Data:
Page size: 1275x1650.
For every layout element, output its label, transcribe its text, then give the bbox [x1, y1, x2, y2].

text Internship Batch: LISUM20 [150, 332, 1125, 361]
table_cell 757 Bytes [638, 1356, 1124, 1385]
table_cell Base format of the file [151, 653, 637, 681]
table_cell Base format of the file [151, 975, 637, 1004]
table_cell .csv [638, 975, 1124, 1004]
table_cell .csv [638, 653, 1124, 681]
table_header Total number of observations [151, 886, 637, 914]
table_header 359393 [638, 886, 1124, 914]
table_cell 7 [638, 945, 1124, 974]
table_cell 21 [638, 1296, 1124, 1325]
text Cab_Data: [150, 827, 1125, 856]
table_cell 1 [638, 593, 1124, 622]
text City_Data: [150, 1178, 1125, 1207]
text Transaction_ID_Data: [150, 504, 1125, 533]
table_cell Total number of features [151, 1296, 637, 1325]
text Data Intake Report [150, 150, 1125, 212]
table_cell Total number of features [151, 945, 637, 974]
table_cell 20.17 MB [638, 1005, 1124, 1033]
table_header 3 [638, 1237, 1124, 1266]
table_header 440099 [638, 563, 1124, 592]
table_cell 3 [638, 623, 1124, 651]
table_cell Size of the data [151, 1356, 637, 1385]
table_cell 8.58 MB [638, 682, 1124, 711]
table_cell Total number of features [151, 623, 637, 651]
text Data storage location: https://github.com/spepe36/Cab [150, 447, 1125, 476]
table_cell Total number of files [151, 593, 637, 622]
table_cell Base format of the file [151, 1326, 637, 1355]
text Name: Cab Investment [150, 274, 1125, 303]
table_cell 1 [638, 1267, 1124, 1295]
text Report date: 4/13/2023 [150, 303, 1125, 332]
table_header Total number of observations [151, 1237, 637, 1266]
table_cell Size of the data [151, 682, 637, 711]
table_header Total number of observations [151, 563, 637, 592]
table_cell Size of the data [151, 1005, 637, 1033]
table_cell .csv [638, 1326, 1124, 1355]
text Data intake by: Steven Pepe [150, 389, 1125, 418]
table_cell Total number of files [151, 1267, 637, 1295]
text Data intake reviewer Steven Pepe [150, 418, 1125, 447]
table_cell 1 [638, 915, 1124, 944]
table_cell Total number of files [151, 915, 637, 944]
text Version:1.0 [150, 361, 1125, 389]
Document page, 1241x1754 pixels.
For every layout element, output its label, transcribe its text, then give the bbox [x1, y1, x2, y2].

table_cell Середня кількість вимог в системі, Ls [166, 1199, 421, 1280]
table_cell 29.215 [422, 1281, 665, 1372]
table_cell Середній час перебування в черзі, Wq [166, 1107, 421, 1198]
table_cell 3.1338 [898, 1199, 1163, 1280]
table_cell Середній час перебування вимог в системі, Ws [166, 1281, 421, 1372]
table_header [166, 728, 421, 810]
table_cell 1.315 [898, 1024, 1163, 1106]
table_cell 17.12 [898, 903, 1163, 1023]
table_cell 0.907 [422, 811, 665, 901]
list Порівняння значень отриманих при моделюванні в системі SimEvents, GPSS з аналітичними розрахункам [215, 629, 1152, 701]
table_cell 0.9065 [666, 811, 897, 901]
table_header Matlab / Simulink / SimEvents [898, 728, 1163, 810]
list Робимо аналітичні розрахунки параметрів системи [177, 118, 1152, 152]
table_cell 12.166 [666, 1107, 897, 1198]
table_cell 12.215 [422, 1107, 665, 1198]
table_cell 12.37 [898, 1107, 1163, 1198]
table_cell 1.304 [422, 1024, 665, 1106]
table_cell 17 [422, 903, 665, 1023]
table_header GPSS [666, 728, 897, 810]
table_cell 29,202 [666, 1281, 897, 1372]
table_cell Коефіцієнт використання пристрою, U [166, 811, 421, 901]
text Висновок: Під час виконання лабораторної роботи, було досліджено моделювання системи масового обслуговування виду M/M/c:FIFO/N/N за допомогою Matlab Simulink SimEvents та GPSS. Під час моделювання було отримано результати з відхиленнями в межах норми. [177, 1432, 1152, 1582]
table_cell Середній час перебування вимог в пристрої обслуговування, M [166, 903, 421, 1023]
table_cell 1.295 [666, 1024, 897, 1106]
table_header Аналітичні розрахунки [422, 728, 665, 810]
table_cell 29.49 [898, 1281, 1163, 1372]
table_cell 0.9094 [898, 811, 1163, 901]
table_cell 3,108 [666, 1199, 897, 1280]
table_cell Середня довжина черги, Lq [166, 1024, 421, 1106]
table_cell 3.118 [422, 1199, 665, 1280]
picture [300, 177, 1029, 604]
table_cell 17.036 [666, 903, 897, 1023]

Required action:
Your answer must be an exact transcription of all the data above.

Reply:
Page size: 1275x1650.
For every layout element, output its label, transcribe its text, then give the bbox [x1, y1, x2, y2].

text Internship Batch: LISUM20 [150, 332, 1125, 361]
table_cell 757 Bytes [638, 1356, 1124, 1385]
table_cell Base format of the file [151, 653, 637, 681]
table_cell Base format of the file [151, 975, 637, 1004]
table_cell .csv [638, 975, 1124, 1004]
table_cell .csv [638, 653, 1124, 681]
table_header Total number of observations [151, 886, 637, 914]
table_header 359393 [638, 886, 1124, 914]
table_cell 7 [638, 945, 1124, 974]
table_cell 21 [638, 1296, 1124, 1325]
text Cab_Data: [150, 827, 1125, 856]
table_cell 1 [638, 593, 1124, 622]
text City_Data: [150, 1178, 1125, 1207]
text Transaction_ID_Data: [150, 504, 1125, 533]
table_cell Total number of features [151, 1296, 637, 1325]
text Data Intake Report [150, 150, 1125, 212]
table_cell Total number of features [151, 945, 637, 974]
table_cell 20.17 MB [638, 1005, 1124, 1033]
table_header 3 [638, 1237, 1124, 1266]
table_header 440099 [638, 563, 1124, 592]
table_cell 3 [638, 623, 1124, 651]
table_cell Size of the data [151, 1356, 637, 1385]
table_cell 8.58 MB [638, 682, 1124, 711]
table_cell Total number of features [151, 623, 637, 651]
text Data storage location: https://github.com/spepe36/Cab [150, 447, 1125, 476]
table_cell Total number of files [151, 593, 637, 622]
table_cell Base format of the file [151, 1326, 637, 1355]
text Name: Cab Investment [150, 274, 1125, 303]
table_cell 1 [638, 1267, 1124, 1295]
text Report date: 4/13/2023 [150, 303, 1125, 332]
table_header Total number of observations [151, 1237, 637, 1266]
table_cell Size of the data [151, 682, 637, 711]
table_header Total number of observations [151, 563, 637, 592]
table_cell Size of the data [151, 1005, 637, 1033]
table_cell .csv [638, 1326, 1124, 1355]
text Data intake by: Steven Pepe [150, 389, 1125, 418]
table_cell Total number of files [151, 1267, 637, 1295]
text Data intake reviewer Steven Pepe [150, 418, 1125, 447]
table_cell 1 [638, 915, 1124, 944]
table_cell Total number of files [151, 915, 637, 944]
text Version:1.0 [150, 361, 1125, 389]
Document page, 1241x1754 pixels.
For every layout element, output its label, transcribe its text, then give the bbox [x1, y1, x2, y2].

table_cell Середня кількість вимог в системі, Ls [166, 1199, 421, 1280]
table_cell 29.215 [422, 1281, 665, 1372]
table_cell Середній час перебування в черзі, Wq [166, 1107, 421, 1198]
table_cell 3.1338 [898, 1199, 1163, 1280]
table_cell Середній час перебування вимог в системі, Ws [166, 1281, 421, 1372]
table_header [166, 728, 421, 810]
table_cell 1.315 [898, 1024, 1163, 1106]
table_cell 17.12 [898, 903, 1163, 1023]
table_cell 0.907 [422, 811, 665, 901]
list Порівняння значень отриманих при моделюванні в системі SimEvents, GPSS з аналітичними розрахункам [215, 629, 1152, 701]
table_cell 0.9065 [666, 811, 897, 901]
table_header Matlab / Simulink / SimEvents [898, 728, 1163, 810]
list Робимо аналітичні розрахунки параметрів системи [177, 118, 1152, 152]
table_cell 12.166 [666, 1107, 897, 1198]
table_cell 12.215 [422, 1107, 665, 1198]
table_cell 12.37 [898, 1107, 1163, 1198]
table_cell 1.304 [422, 1024, 665, 1106]
table_cell 17 [422, 903, 665, 1023]
table_header GPSS [666, 728, 897, 810]
table_cell 29,202 [666, 1281, 897, 1372]
table_cell Коефіцієнт використання пристрою, U [166, 811, 421, 901]
text Висновок: Під час виконання лабораторної роботи, було досліджено моделювання системи масового обслуговування виду M/M/c:FIFO/N/N за допомогою Matlab Simulink SimEvents та GPSS. Під час моделювання було отримано результати з відхиленнями в межах норми. [177, 1432, 1152, 1582]
table_cell Середній час перебування вимог в пристрої обслуговування, M [166, 903, 421, 1023]
table_cell 1.295 [666, 1024, 897, 1106]
table_header Аналітичні розрахунки [422, 728, 665, 810]
table_cell 29.49 [898, 1281, 1163, 1372]
table_cell 0.9094 [898, 811, 1163, 901]
table_cell 3,108 [666, 1199, 897, 1280]
table_cell Середня довжина черги, Lq [166, 1024, 421, 1106]
table_cell 3.118 [422, 1199, 665, 1280]
picture [300, 177, 1029, 604]
table_cell 17.036 [666, 903, 897, 1023]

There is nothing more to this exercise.